3.1   Anak-anak Raden Husen

  1. Raden Surodirejo (Adipati Palembang I) 
  2. Raden Santri (Pangeran Aryo Kesumo Cirebon)
  3. Raden Ayu Dewi ( Istri Sunan Kudus )
  4. Raden Ayu Putri Sundari Cempokowati

4.   Perjalanan Hidup dan Dakwah Raden Husen

Semenjak kecil beliau dididik dan dibimbing ayhanda beliau yang bernama AryaDamar atau lebih dikenal Ario Abdillah. Beliau di didik tentang Ilmu Kanuragan, Ilmu Agama, dan Ilmu tentang Strategi dalam sebuah Peperangan. Setelah menginjak dewasa akhirnya Ayahanda beliau mengirim ke daerah Ampel untuk memperdalam pengetahuan tentang agama Islam bersama dengan Raden Hasan ( Raden Patah ). Setelah sekian lama belajar kepada Sunan Ampel beliau melanjutkanperjalanan untuk  belajar kepada Sunan Gunung Jati dan kemudian dilanjutkan perjalanan ke Majapahit untuk bertemu dengan kakeknya Prabu Brawijaya V. Akhirnya Raden Husen diminta oleh Sang Prabu untuk menetap di Majapahit sekaligus memperdalam tentang Ilmu Kanuragan dan Strategi. Akhirnya Raden Husen di Kotaraja Majapahit, ia langsung digembleng oleh eyangnya yaitu Prabu Brawijaya V. karena ketekunan dan kepiawaian olah tanding, maka Raden Husen kemudian diangkat sebagai Adipati TERUNG (satu wilayah yang sekarang menjadi desa Terung kecamatan Krian, kabupaten Sidoarjo, dan tahun 1927 semasa pemerintahan colonial Belanda, Desa Terung dipecah menjadi Desa Terung Wetan dan Desa Terung Kulon. Perkiraan penelitian sejarah, lokasi Kraton Kadipaten Terung berada di baratnya Monumen Garuda pertigaan Desa Terung Wetan. Sebelah utaranya pertigaan Monumen Garuda, diyakini masyarakat sekitar sebagai Pasar Kembang-tempat berjualan bunga yang menjadi inti dari Tutur Tinular tentang Putri Terung .

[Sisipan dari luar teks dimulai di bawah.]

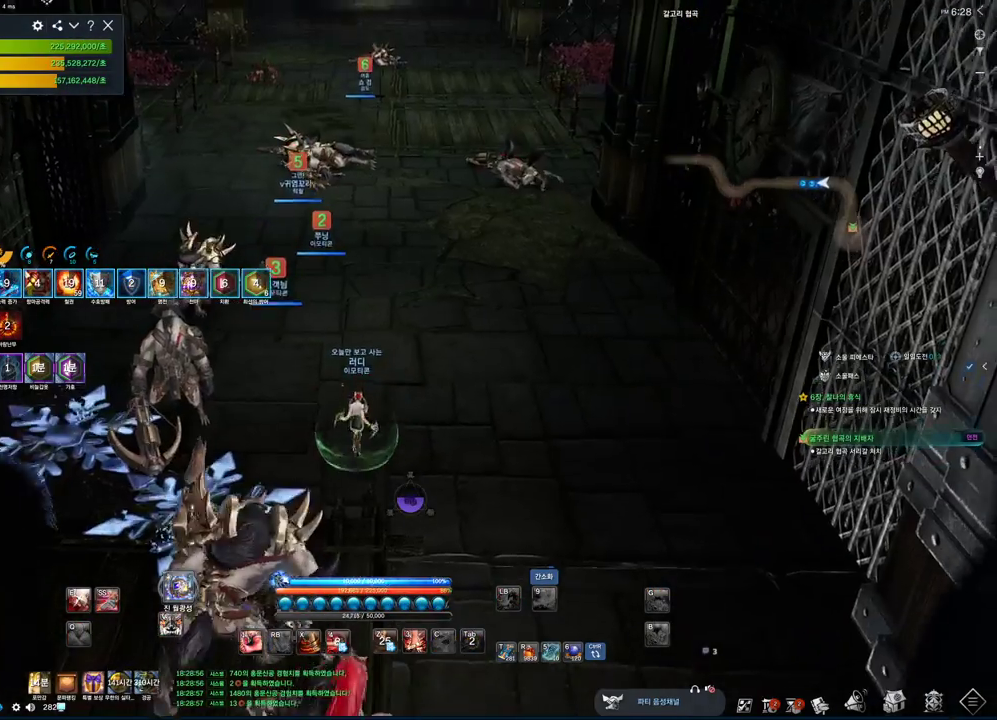
{"keys": [], "mouse": [], "events": [[66, "w", "up"]]}
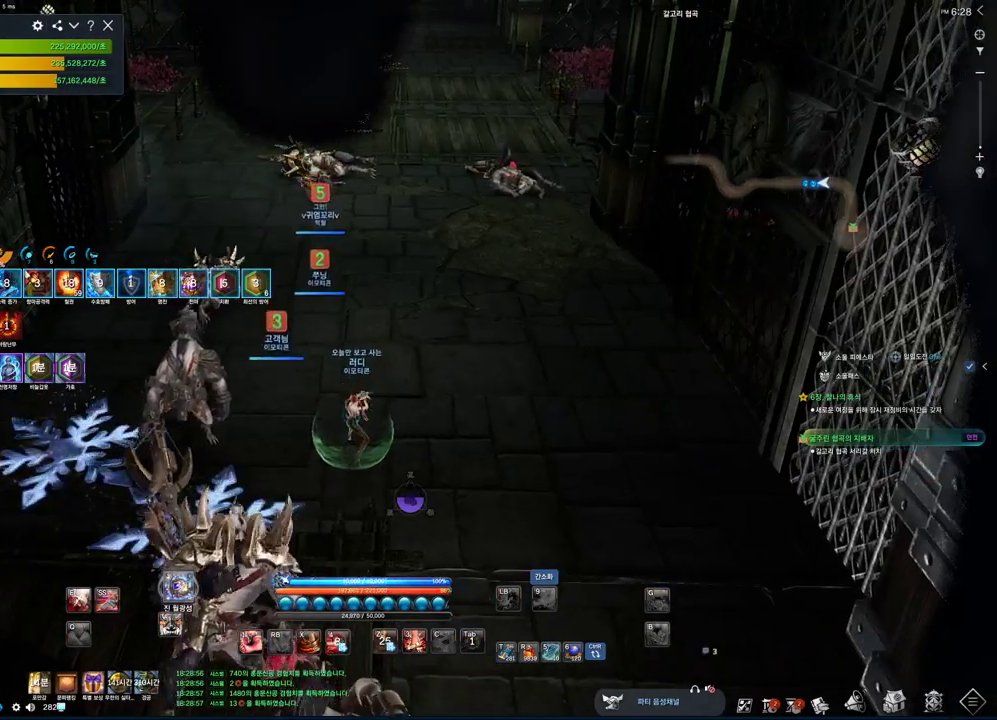
{"keys": ["w"], "mouse": [], "events": [[200, "a", "down"], [200, "w", "down"], [366, "a", "up"], [366, "space", "down"], [500, "space", "up"]]}
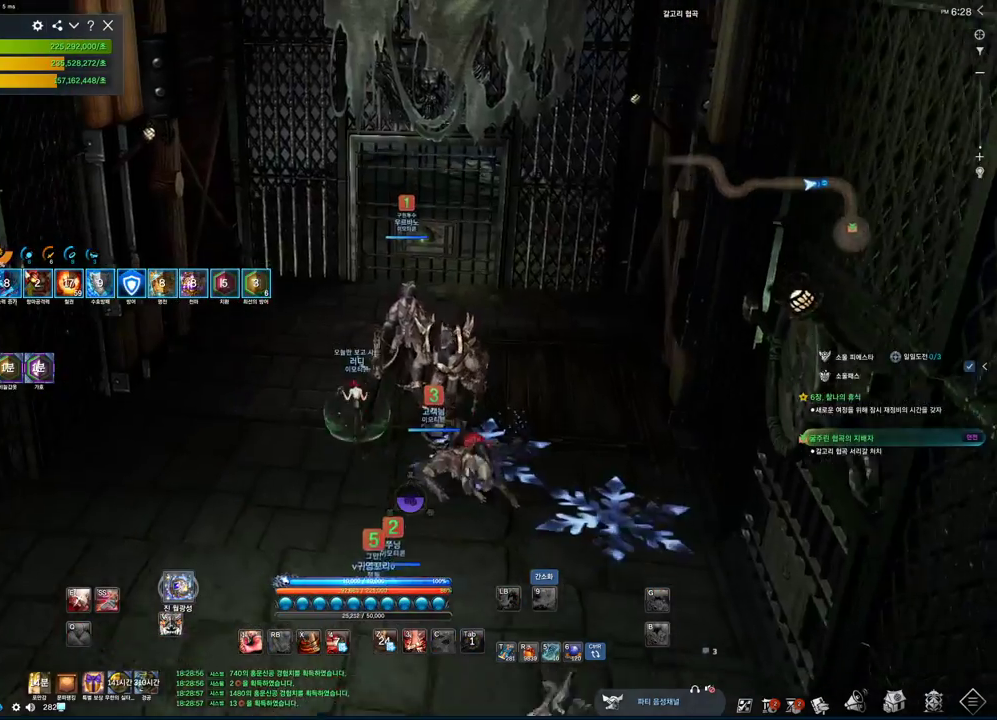
{"keys": ["d", "w"], "mouse": [], "events": [[466, "d", "down"]]}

Pada waktu itu sedang terjadi banyak perang saudara. Salah satunya Perang Paregreg (perang saudara) antara Majapahit dengan wilayah kekuasaan yang memberontak yaitu Kadipaten Blambangan pimpinan Minakjinggo, hal ini melemahkan situasi Kotaraja Majapahit sehingga Raja Kediri  yaitu Prabu Girindra Wardhana dengan mudah merebut tahta kekuasaan Majapahit. Brawijaya V melarikan diri dan mendalami jati diri mendalami keyakinan Islam yang secara diam-diam telah dipeluknya, kemudian dengan para abdi setianya mengasingkan diri ke puncak Gunung Lawu hingga wafat (konon dianggap “muksa”/menghilang di puncak Lawu dan dijuluki Sunan Lawu/Hargo Dumillah/Argo Lawu, abdi setianya di makamkan sedikit di bawahnya di tempat yang disebut Argo Dalem.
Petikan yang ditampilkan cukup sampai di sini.